Top of Supplied information
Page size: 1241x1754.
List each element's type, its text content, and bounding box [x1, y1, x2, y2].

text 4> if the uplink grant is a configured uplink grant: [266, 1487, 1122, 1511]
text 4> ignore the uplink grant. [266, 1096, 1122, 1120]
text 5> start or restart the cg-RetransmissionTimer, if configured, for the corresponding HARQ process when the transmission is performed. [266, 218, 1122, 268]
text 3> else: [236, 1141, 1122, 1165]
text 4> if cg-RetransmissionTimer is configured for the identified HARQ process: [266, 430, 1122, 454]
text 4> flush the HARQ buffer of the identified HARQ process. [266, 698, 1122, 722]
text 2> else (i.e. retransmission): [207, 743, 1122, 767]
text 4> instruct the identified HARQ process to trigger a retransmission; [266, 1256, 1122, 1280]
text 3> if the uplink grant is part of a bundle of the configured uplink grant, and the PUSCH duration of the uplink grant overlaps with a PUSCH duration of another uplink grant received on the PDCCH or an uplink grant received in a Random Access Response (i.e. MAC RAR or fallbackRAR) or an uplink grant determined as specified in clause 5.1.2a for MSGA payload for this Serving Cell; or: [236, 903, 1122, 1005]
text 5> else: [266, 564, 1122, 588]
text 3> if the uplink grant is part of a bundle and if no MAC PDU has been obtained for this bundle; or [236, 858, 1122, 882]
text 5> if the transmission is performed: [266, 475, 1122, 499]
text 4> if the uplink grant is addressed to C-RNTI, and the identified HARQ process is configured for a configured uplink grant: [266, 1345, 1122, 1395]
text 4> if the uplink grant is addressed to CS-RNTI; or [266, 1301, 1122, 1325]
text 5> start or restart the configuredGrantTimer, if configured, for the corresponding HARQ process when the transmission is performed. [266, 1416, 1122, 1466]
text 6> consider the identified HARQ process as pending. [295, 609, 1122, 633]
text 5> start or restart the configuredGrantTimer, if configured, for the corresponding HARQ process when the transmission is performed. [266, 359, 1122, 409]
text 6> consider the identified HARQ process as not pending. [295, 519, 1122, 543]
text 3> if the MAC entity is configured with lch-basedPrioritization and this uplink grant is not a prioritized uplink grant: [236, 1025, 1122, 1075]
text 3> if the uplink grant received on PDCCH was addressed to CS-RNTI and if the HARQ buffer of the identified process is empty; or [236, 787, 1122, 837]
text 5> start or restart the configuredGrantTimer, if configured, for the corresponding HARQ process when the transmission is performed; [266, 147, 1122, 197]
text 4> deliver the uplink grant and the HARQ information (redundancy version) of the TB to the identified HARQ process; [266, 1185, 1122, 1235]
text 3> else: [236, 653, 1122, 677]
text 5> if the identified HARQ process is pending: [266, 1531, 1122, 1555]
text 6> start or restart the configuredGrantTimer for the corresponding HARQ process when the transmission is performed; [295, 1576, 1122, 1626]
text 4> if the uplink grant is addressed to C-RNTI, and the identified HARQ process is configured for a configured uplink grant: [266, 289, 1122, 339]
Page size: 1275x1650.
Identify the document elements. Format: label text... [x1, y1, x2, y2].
Bottom of Supplied information
Return only those lines that run from the one containing "Page size: 1275x1650." through the end of the entries, keeping each exactly as written.

Page size: 1275x1650.
Identify the document elements. Format: label text... [x1, y1, x2, y2].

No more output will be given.